> _Questions_:
#1 In the article about the BJP's municipal election results, how many wards did the BJP win in Khargone?
#2 Quote the article about the BJP's municipal election results, everything from "But the party" down to "Bhind, and Sheopur.".
#3 Which districts make up the Vindhya Division, according to the article about the BJP's municipal election results?

> _Excerpted passage_:
↓↓↓

But the party caved in to pressure from former BJP state minister Sanjay Pathak and chose Dixit as its mayoral candidate, claimed the leader.
“He [Pathak] promised to ensure that the party won in Katni, but we lost because of infighting,” the leader said.
Another BJP leader told ThePrint that although the losses in both Morena (Chambal) and Katni were significant, the defeats in Rewa and Singrauli meant that the party was losing its foothold in the state’s Vindhya region. The Vindhya Division consists of the Rewa, Satna, Sidhi, and Singrauli districts of the state, while Chambal consists of three districts — Morena, Bhind, and Sheopur.
“The Morena candidate was given preference because of Tomar. But now, not only have we lost the mayoral seat, our numbers have also been reduced in the municipal corporation,” the leader said, although he added that the results would be different in next year’s assembly polls because people vote over “urban issues” in municipal elections.
Morena district BJP president Yogesh Pal Gupta told ThePrint that the results were a setback for the party.
“We have to look at why we lost despite our best efforts. The Congress won a significant number of seats on the council, which is worrisome,” he said.
In Morena, the Congress won 19 wards, the BJP 15, and the Bahujan Samaj Party (BSP) eight.
The silver lining for the BJP however, came from its victory in Khargone, which saw communal clashes in April after a Ram Navami procession. The party won 19 out of 33 wards in the municipal election, compared to the Congress’s four and All India Majlis-e-Ittehadul Muslimeen’s three.
The AIMIM won two wards in Jabalpur, one in Khandwa, and one in Burhanpur.
‘Time for introspection’
A senior leader of the BJP said that in Katni, the rebel candidate, Suri, was a district secretary with the patronage of a senior leader of the party.
“This is why, after being denied a ticket, she had the confidence to fight alone. The infighting between two senior leaders cost us this seat,” said the leader.
The party is also concerned about the growing footprint of the Aam Aadmi Party (AAP), a state BJP leader said.
The leader said that an informal review meeting was held Wednesday to take stock of the elections and pinpoint the reasons behind the “poor performance”.
Another party leader pointed out that the fact that the BJP had still managed to win “over 80 per cent of the ward elections” shows that the people were in favour of the party, but had rejected the mayor candidates.
“During the mayoral selection process, feedback was shared regarding those who would go on to lose. But the ground feedback was never taken seriously, and senior leaders opted for their close aides. This had to happen,” said a party functionary.
Questions are also being raised about the overall election management in the state and how Sharma and Chouhan managed the party’s affairs.
“Across the country, the Congress is being rejected by the voters, but in Madhya Pradesh, if the voter is choosing the Congress, there’s a need for greater introspection. There’s also a need to innovate, and the same tried and tested formula of contesting elections will not do,” said another functionary.
Another BJP leader from the state said the fact that the party secured 80 per cent of seats in local bodies meant that the BJP’s councillors were winning and its booths were intact.
“Our mayoral candidates were selected according to the whims and fancies of senior leaders,” he said. “Despite being the ruling party in the state, the public continues to repose its faith in our councillors. So it’s not anti-incumbency on the ground. People have rejected state leaders’ nominees,” the leader said.
He also said that the Congress’s election strategy was smarter.
“Their campaign strategy was better, but their last mile connect is not as strong on the ground. That’s why they haven’t won enough councillors.”
This copy has been updated to correct the name of the BJP district president of Morena and the year when the civic body elections were last held in MP. The errors are regretted.

↑↑↑

(Saved data entries)

↓↓↓

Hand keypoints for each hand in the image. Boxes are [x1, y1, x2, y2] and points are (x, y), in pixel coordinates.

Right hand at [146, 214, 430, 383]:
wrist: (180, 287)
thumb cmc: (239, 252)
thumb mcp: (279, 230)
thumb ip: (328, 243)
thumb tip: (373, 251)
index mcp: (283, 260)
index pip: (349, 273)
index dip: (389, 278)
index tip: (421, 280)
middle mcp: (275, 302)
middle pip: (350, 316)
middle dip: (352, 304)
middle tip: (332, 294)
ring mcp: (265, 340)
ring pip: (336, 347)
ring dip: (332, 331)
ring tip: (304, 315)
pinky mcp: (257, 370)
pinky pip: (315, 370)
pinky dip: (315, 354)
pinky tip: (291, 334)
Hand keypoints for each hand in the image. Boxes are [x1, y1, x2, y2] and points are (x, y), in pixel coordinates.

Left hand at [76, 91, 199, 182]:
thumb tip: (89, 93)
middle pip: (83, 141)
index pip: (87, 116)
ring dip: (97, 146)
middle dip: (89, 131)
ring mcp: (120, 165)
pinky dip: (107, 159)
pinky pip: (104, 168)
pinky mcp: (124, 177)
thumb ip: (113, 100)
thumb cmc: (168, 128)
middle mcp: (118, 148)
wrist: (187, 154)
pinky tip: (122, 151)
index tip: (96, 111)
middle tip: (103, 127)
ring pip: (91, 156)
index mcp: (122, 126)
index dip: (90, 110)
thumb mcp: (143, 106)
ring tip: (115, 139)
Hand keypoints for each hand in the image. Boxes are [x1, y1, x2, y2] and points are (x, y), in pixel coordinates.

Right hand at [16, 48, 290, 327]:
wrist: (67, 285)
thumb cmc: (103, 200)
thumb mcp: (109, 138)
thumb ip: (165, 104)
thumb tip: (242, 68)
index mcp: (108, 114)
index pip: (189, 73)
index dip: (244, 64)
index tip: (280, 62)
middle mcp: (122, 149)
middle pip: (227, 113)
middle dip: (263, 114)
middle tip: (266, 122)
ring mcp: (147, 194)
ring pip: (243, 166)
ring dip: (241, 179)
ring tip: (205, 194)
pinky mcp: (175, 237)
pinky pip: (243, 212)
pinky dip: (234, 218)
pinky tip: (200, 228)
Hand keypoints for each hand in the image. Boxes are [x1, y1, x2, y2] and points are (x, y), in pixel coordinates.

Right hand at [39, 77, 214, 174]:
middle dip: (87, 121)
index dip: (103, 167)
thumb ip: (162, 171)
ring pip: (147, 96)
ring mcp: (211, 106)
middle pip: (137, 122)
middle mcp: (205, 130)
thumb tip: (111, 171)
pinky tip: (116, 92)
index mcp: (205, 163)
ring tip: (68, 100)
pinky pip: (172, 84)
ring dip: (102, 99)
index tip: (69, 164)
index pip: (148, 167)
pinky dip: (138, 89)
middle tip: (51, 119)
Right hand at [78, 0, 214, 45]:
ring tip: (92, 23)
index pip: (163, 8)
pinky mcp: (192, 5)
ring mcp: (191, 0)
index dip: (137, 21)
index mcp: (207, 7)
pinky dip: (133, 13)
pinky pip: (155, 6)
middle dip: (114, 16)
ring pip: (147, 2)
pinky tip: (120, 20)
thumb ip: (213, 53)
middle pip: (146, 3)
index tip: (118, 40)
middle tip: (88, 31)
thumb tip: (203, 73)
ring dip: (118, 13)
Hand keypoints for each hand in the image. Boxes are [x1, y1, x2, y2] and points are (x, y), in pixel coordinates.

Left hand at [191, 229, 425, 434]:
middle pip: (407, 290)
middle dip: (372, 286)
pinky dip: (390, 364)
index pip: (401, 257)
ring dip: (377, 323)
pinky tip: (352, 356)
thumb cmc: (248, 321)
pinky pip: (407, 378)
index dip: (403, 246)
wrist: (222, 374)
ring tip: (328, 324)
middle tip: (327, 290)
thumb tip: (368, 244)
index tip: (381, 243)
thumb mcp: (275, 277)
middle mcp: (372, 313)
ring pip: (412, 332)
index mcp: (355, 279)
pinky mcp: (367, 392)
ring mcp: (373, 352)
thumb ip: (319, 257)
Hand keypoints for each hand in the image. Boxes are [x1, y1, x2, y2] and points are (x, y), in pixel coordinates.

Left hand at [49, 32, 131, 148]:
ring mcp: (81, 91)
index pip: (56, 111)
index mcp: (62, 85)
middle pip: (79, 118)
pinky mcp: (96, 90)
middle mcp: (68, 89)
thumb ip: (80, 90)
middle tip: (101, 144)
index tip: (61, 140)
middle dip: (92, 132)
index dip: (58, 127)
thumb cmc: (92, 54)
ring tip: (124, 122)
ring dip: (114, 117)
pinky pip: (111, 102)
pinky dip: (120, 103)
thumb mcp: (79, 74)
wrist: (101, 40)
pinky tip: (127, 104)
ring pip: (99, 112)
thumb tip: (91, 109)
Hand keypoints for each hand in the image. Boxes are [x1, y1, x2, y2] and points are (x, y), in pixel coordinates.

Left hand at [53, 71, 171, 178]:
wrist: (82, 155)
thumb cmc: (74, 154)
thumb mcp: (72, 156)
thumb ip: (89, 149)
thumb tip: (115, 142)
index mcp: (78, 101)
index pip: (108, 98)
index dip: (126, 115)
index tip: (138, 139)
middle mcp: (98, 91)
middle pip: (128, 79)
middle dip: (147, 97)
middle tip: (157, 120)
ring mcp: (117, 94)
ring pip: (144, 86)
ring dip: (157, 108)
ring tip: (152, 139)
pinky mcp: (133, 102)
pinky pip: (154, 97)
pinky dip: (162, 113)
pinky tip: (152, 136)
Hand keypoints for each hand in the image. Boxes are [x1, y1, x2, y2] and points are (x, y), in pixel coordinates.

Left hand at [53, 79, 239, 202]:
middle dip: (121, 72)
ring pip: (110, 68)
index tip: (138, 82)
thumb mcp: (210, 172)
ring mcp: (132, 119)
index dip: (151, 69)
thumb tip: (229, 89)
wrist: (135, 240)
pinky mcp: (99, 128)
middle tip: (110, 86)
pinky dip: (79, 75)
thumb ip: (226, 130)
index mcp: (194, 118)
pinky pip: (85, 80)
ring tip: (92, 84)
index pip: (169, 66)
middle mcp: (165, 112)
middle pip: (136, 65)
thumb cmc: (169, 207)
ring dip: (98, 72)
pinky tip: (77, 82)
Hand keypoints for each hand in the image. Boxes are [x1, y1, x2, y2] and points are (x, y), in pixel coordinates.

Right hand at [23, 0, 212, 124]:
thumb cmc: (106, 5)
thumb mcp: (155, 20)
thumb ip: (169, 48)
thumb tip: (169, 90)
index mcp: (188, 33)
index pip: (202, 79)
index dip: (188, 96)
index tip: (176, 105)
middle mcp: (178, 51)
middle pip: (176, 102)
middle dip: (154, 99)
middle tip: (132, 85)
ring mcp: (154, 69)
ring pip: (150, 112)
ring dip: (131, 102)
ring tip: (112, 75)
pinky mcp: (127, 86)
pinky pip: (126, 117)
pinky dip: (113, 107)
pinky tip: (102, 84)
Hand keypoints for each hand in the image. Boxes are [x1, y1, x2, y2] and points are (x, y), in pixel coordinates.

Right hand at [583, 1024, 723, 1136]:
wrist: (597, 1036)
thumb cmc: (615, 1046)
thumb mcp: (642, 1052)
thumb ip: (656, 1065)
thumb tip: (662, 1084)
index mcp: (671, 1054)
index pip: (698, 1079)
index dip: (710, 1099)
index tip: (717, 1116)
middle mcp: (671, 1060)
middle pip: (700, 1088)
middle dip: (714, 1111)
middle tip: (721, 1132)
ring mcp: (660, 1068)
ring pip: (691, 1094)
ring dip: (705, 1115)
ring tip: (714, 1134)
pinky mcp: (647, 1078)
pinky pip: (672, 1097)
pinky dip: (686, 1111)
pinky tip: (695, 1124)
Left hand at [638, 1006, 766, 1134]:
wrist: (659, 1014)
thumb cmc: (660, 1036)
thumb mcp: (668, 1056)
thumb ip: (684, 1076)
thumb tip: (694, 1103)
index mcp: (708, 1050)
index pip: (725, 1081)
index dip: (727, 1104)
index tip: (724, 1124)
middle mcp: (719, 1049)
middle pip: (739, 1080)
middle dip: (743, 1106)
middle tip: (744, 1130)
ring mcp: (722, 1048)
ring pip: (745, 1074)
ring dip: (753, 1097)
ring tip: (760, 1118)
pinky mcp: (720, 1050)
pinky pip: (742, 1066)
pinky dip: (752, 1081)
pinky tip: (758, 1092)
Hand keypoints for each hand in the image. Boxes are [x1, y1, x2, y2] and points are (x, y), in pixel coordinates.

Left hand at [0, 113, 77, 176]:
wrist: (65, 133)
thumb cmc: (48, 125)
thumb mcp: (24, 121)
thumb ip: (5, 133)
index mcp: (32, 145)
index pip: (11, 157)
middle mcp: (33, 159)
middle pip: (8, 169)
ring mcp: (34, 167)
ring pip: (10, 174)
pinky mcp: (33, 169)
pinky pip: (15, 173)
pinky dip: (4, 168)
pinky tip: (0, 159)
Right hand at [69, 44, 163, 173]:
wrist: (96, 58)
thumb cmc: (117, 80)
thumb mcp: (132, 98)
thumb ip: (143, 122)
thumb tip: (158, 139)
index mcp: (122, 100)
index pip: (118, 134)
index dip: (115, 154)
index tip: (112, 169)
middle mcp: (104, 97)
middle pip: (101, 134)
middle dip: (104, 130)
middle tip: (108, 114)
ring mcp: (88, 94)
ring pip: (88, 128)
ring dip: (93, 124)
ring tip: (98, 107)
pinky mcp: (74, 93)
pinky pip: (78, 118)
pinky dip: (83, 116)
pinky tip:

↑↑↑

> _Exercise results_:
#1 19 out of 33 wards

#2
But the party caved in to pressure from former BJP state minister Sanjay Pathak and chose Dixit as its mayoral candidate, claimed the leader.
“He [Pathak] promised to ensure that the party won in Katni, but we lost because of infighting,” the leader said.
Another BJP leader told ThePrint that although the losses in both Morena (Chambal) and Katni were significant, the defeats in Rewa and Singrauli meant that the party was losing its foothold in the state’s Vindhya region. The Vindhya Division consists of the Rewa, Satna, Sidhi, and Singrauli districts of the state, while Chambal consists of three districts — Morena, Bhind, and Sheopur.

#3 Rewa, Satna, Sidhi, and Singrauli